Wenn wir dies nun für diesen quasi komplexesten und die grösste Aufmerksamkeit erfordernden Fall festlegen, also für den Datenfluss ins Ausland mit ungenügender Gesetzgebung, dann muss nach unserer Beurteilung automatisch gelten, dass das, was in solchen Fällen genügt, auch in allen anderen Fällen genügen muss; dies rechtlich aus dem Grundsatz in maiore minus. Wir sagen Folgendes: Es wäre ja unsinnig, für den Datenfluss in solche Länder mit ungenügender Gesetzgebung etwas vorzuschreiben und für den Verkehr innerhalb der Schweiz und gegenüber den hochindustrialisierten Ländern höhere oder andere Anforderungen zu stellen. Deshalb haben wir die Platzierung da vorgesehen, aber in der Meinung, dass dies für die Konzerndatenflüsse ganz generell gilt, weil diese Anforderungen, die Frau Leumann aufführt, schon relativ hoch sind.

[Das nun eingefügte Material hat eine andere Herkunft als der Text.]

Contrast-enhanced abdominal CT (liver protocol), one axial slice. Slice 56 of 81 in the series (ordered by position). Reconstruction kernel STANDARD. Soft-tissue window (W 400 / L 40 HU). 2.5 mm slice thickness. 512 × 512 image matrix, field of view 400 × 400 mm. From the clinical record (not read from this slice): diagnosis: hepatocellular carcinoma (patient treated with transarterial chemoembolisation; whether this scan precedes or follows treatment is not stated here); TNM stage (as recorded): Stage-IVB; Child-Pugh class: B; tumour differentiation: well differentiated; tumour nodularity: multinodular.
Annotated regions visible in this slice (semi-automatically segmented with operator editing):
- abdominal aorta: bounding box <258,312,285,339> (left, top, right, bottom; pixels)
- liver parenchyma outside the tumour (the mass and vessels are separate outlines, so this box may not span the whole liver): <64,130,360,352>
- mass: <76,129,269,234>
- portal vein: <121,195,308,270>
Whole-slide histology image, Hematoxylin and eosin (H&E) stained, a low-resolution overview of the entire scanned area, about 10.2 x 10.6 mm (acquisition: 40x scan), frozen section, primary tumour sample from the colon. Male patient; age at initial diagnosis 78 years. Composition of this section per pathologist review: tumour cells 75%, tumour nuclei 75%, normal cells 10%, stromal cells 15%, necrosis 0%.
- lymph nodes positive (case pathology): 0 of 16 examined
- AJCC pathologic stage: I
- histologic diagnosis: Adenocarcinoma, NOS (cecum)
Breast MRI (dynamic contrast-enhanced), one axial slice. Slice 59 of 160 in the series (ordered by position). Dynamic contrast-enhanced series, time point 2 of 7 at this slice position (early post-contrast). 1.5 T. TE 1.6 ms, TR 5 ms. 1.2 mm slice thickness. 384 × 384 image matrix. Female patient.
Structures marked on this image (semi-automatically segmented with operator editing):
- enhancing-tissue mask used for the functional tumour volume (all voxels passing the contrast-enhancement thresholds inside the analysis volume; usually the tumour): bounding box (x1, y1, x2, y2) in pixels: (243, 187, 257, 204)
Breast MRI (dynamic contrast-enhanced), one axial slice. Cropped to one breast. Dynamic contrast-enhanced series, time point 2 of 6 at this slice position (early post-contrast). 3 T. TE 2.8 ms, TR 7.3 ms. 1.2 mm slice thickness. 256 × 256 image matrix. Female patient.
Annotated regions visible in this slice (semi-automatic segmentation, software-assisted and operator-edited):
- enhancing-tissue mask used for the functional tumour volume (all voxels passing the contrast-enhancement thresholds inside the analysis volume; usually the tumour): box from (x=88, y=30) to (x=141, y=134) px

Gut, wir stehen also vor der Situation, dass der Antrag Leumann auch für den Nichtjuristen klarer darstellt, dass die Regelung für alle Datenflüsse der Konzerngesellschaften gilt. Der Antrag der Kommission für Rechtsfragen hat den Vorteil, dass er im Rahmen der europäischen Datenschutzgesetzgebung für diejenigen Fälle vorgesehen ist, wo die höchsten Anforderungen von der internationalen Datenschutzwelt gestellt werden, und dass das dann automatisch auch für die anderen gilt. Nun, das ist extrem komplex. Wir sind in der glücklichen Lage, dass wir sowohl mit der Annahme des Antrages Leumann als auch mit der Annahme des Antrages der Kommission für Rechtsfragen eine Differenz zum Nationalrat schaffen. Es wäre mir als Präsident der Kommission für Rechtsfragen auch wohler, wenn dort nochmals reflektiert würde, welche der Lösungen geeignet ist. Der Nationalrat soll die Meinung des Ständerates entgegennehmen, dass Konzerne Daten ins Ausland und im Inland dann unbürokratisch übermitteln können, wenn sie konzernintern gewisse Schutzmechanismen aufgebaut haben.

Es mag dies für Sie ein seltsamer Antrag eines Kommissionspräsidenten sein, aber es ist Ihnen nun völlig unbenommen, ob sie dem Antrag Leumann oder dem Antrag der Kommission zustimmen.